Email phishing attack compromises data of respiratory care provider

Hackers were able to breach networks of Reliable Respiratory, Norwood, Mass., in early July, and it’s now releasing details of the attack.

On July 3, the organization became aware of unusual activity in the employee’s email and identified a phishing campaign that compromised the employee’s credentials. Reliable then engaged forensic specialists to determine the nature and scope of the incident—analysis found that access was gained between June 28 and July 2.

Information that may have been affected included at least 15 different types of protected health information.

Also See: Vanderbilt issues warning about email spoofing, phishing attacks

Now, the organization is getting ready to notify an undisclosed number of affected individuals, and its executives say the company plans to offer information and access to resources to protect personal information.

“While Reliable has security measures in place to protect information in its care, it is also taking steps to implement additional safeguards and review its policies and procedures to protect the security of information on its systems,” the company told patients.

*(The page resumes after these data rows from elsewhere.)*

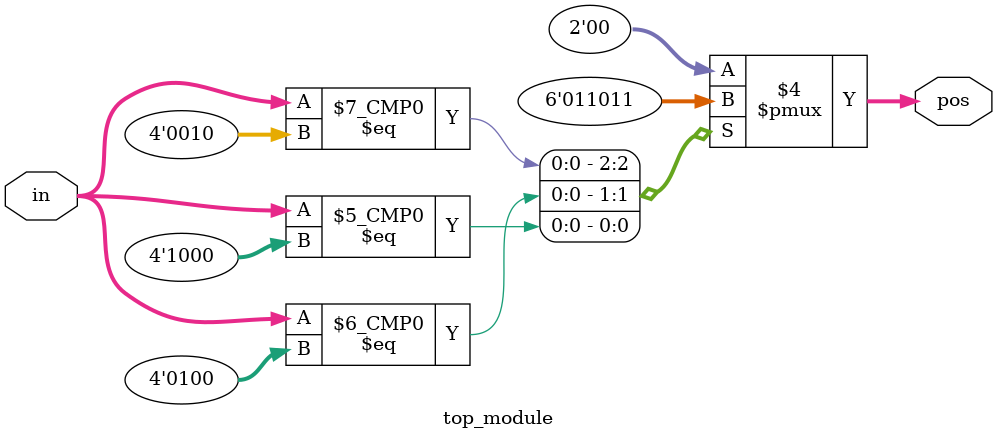
<source format=sv>
module top_module (
	input [3:0] in,
	output reg [1:0] pos
);

always @(*)
begin
	case(in)
		4'b0001: pos = 2'b00;
		4'b0010: pos = 2'b01;
		4'b0100: pos = 2'b10;
		4'b1000: pos = 2'b11;
		4'b0000: pos = 2'b00;
		default: pos = 2'b00;
	endcase
end

endmodule

</source>
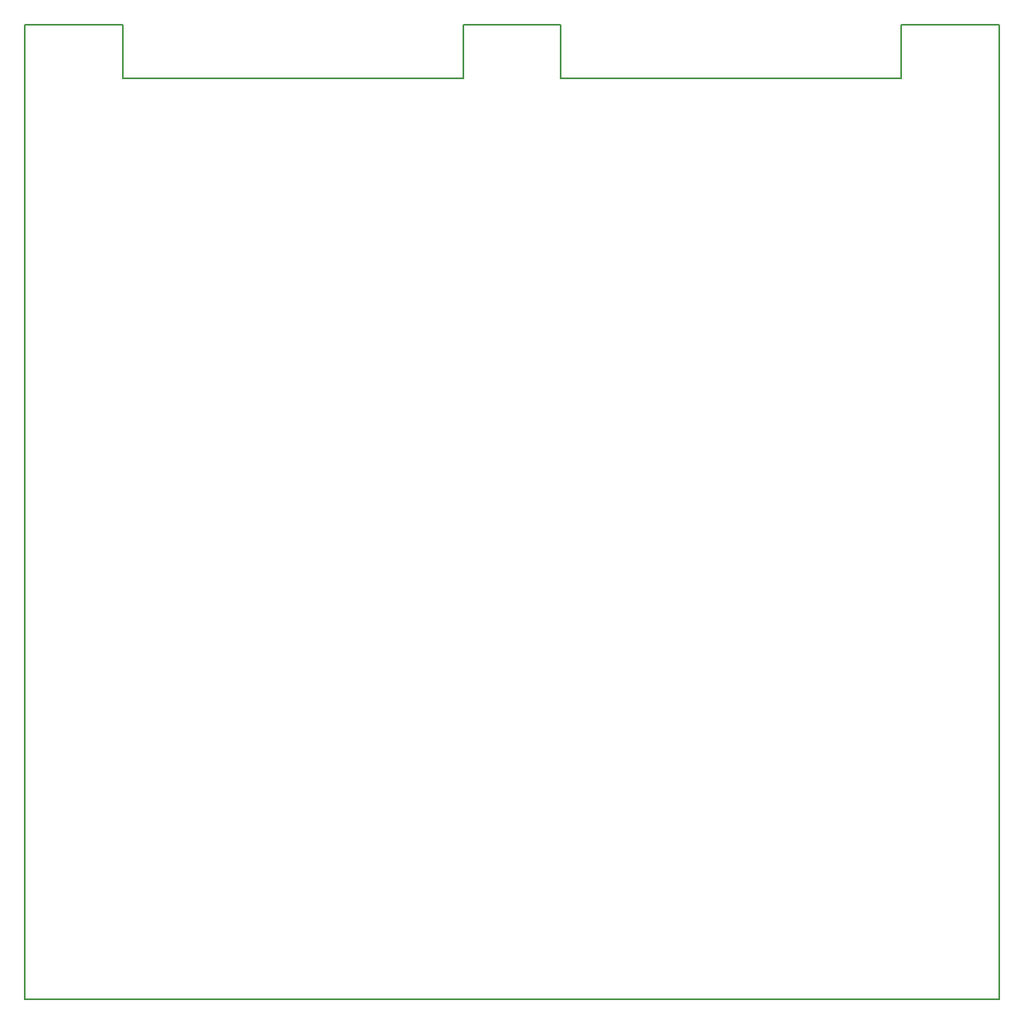
<source format=gbr>
G04 #@! TF.FileFunction,Profile,NP*
%FSLAX46Y46*%
G04 Gerber Fmt 4.6, Leading zero omitted, Abs format (unit mm)*
G04 Created by KiCad (PCBNEW 4.0.4-stable) date 11/06/16 21:42:19*
%MOMM*%
%LPD*%
G01*
G04 APERTURE LIST*
%ADD10C,0.100000*%
%ADD11C,0.150000*%
G04 APERTURE END LIST*
D10*
D11*
X90000000Y0D02*
X100000000Y0D01*
X55000000Y-5500000D02*
X90000000Y-5500000D01*
X45000000Y0D02*
X55000000Y0D01*
X10000000Y-5500000D02*
X45000000Y-5500000D01*
X0Y0D02*
X10000000Y0D01*
X55000000Y-5500000D02*
X55000000Y0D01*
X45000000Y0D02*
X45000000Y-5500000D01*
X90000000Y0D02*
X90000000Y-5500000D01*
X10000000Y0D02*
X10000000Y-5500000D01*
X0Y-100000000D02*
X100000000Y-100000000D01*
X100000000Y0D02*
X100000000Y-100000000D01*
X0Y0D02*
X0Y-100000000D01*
M02*

</source>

A press release about the incident does not mention whether the company will extend services to affected individuals, such as credit and identity theft monitoring. For now, affected individuals are being told to remain vigilant against identity theft, review account statements and explanations of benefits, monitor credit reports and get free credit reports from each of the major credit reporting bureaus.

“Potentially impacted individuals may also find information regarding identity theft, fraud alerts, security freezes and the steps they may take to protect their information by contacting the credit bureaus, the Federal Trade Commission or their state attorney general,” Reliable advised.

Additional information on the attack was not immediately available.